Salah satu hal yang justru lebih substansial dan perlu diteruskan untuk menjadi bidaya dalam pemerintahan adalah budaya “bersih” bagi pejabat pemerintah. Dalam hal ini Joko Widodo dan Jusuf Kalla telah memulai dengan meminta pertimbangan Komisi Pemberantasan Korupsi (KPK) dan Pusat Pelaporan dan Analisis Transaksi Keuangan (PPATK) untuk memastikan nama-nama dalam cabinet adalah orang-orang yang tidak mempunyai catatan dan indikasi terlibat dalam kejahatan, terutama korupsi.
Jokowi menyebutkan bahwa dia dan Jusuf Kalla telah dengan hati hati untuk memilih orang dengan kapasitas yang memadai, serta memiliki komitmen dan integritas yang baik. Proses seperti ini bisa terus disempurnakan, sehingga pejabat public tidak lagi ditolak karena etnis, agama dan keyakinan, atau asal golongan, melainkan diuji dengan kapasitas, kredibilitas dan integristas mereka.
Namun proses ini tampaknya belum cukup memadai, karena dari kalangan rakyat muncul pandangan negatif terhadap sejumlah nama.
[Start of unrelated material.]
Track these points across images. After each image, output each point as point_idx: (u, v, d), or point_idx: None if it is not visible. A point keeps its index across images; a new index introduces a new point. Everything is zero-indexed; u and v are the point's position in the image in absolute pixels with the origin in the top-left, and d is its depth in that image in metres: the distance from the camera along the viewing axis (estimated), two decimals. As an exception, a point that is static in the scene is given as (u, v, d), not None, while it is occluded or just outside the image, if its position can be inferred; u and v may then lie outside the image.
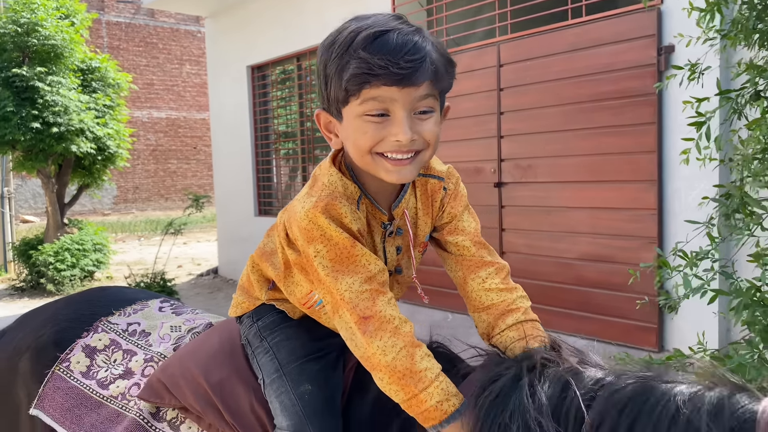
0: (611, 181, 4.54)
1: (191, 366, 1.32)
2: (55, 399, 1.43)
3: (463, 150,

Respons seperti ini bisa dipahami, namun sebagai langkah awal sebuah perubahan penting dalam budaya pemerintahan kita, patut diapresiasi. Bahkan yang diperlukan sekarang adalah upaya dengan konsisten untuk terus menjalankannya.
Seleksi Pejabat Publik
Berkaitan dengan budaya “bersih” pejabat ini, maka perlu untuk diteruskan dengan menerapkannya pada setiap proses seleksi pejabat publik, bahkan pada semua tingkatan. Presiden tidak cukup hanya m,elakukan hal itu pada para menteri tetapi juga pejabat negara lain.
Presiden harus meneruskan proses ini ketika akan memilik Kapolri, Panglima TNI, Jaksa Agung, Hakim Agung, pimpinan badan negara seperti BPK (Badan Pemeriksa Keuangan), dan komisioner pada berbagai komisi, duta besar.
Nama-nama yang akan diajukan oleh Presiden seharusnya diklarifikasi oleh KPK dan PPATK untuk memastikan bahwa orang yang bersangkutan teridentifikasi “bersih”, dan tidak mempunyai catatan yang mengarah pada keterlibatan kejahatan dan pelanggaran konstitusi.
Hal itu bahkan juga harus dilakukan oleh para menteri. Para menteri wajib menggunakan proses ini untuk mengangkat orang untuk posisi Dirjen. Menteri urusan Badan Usaha Milik Negara (BUMN) menerapkan proses ini dalam memilih orang yang akan menjadi direktur pada BUMN.
Proses ini akan menjadi budaya, jika kita, terutama pemerintah, melakukannya secara konsisten sehingga membentuk kebiasaan yang akan berwujud pada karakter pemerintahan dan bangsa. Jika apa yang sudah dimulai hanya sekali terjadi, maka justru yang dihasilkan adalah watak munafik, dan meningkatnya frustrasi.
Menjadi Gerakan
Perubahan untuk memilih pejabat yang mampu dan “bersih” yang telah dimulai akan membentuk budaya jika hal itu juga secara horizontal menjadi gerakan. Yang kita perlukan bukan hanya pada pemerintahan saja, tetapi juga pada entitas yang terkait, seperti partai politik. Sebab, pejabat publik dipilih melalui proses politik.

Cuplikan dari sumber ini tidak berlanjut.